_THE DATA_:
+++
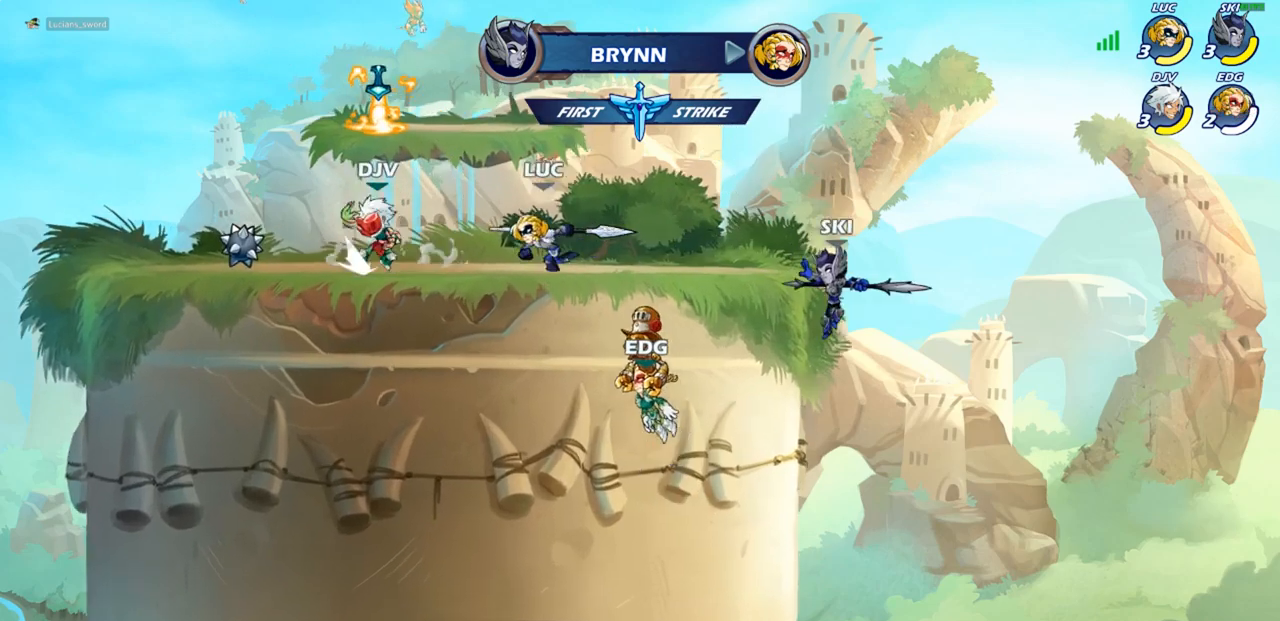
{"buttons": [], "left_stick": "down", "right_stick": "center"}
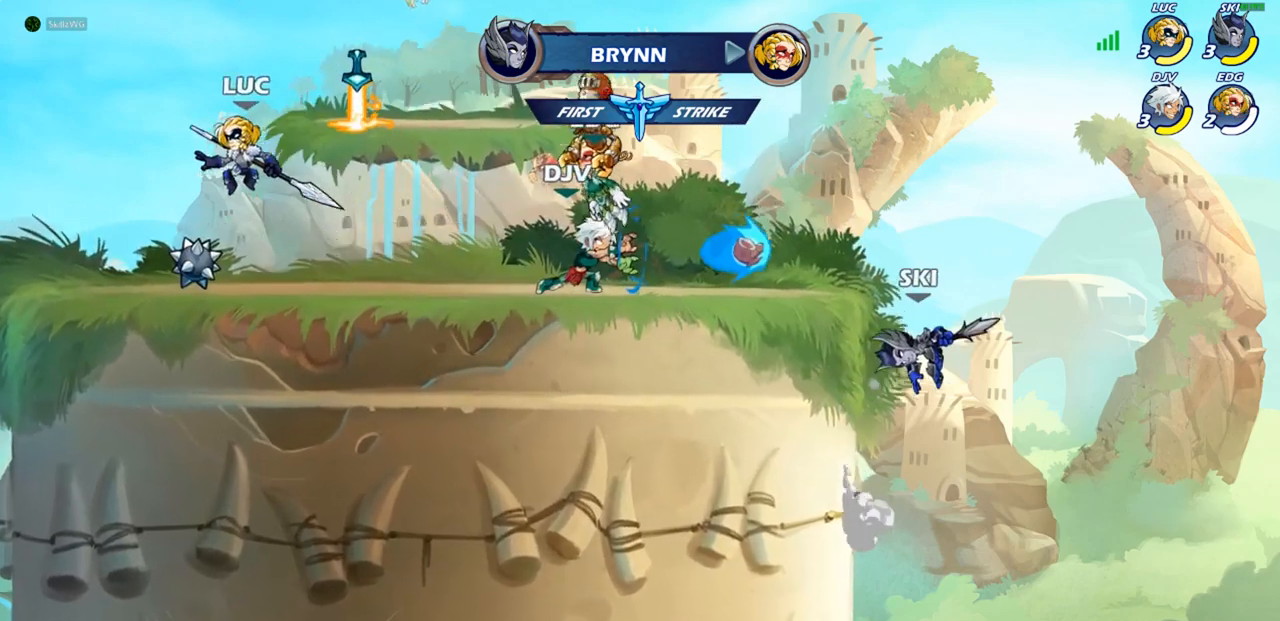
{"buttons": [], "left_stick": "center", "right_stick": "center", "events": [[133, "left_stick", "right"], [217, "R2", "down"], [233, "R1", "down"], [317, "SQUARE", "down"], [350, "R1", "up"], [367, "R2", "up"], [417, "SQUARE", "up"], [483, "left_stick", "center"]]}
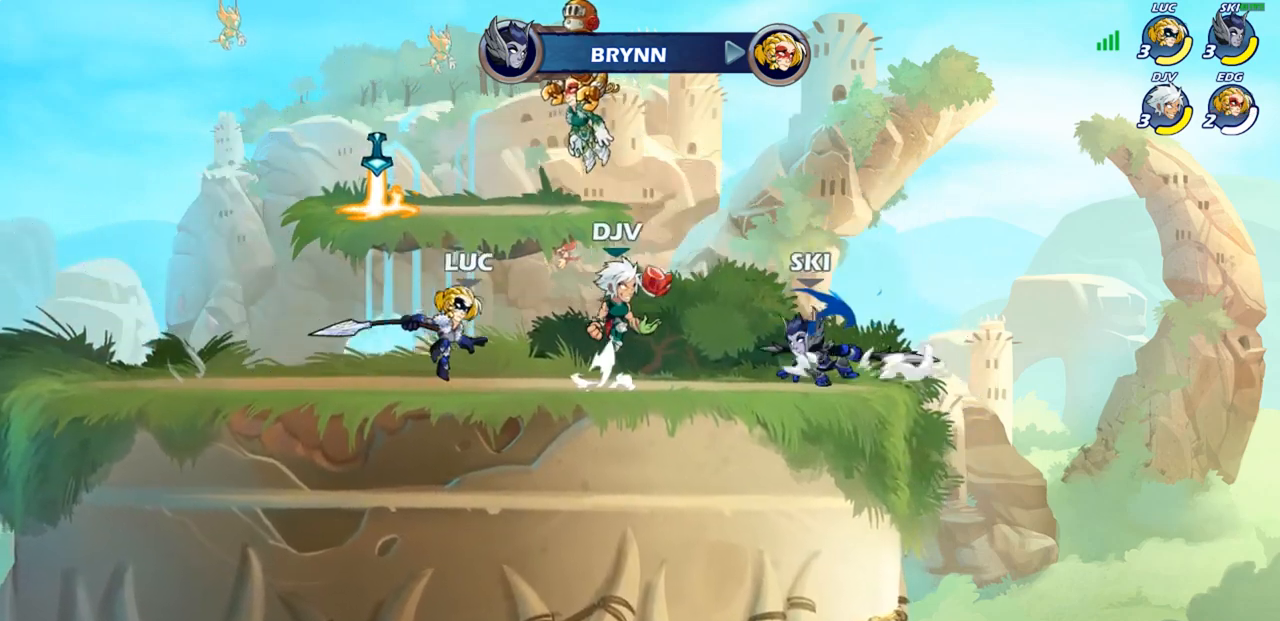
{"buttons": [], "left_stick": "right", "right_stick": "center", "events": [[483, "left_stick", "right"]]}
+++
Could you reproduce the listing above exactly and drop every picture?

_REPLY TO THE TASK_:
{"buttons": [], "left_stick": "down", "right_stick": "center"}
{"buttons": [], "left_stick": "center", "right_stick": "center", "events": [[133, "left_stick", "right"], [217, "R2", "down"], [233, "R1", "down"], [317, "SQUARE", "down"], [350, "R1", "up"], [367, "R2", "up"], [417, "SQUARE", "up"], [483, "left_stick", "center"]]}
{"buttons": [], "left_stick": "right", "right_stick": "center", "events": [[483, "left_stick", "right"]]}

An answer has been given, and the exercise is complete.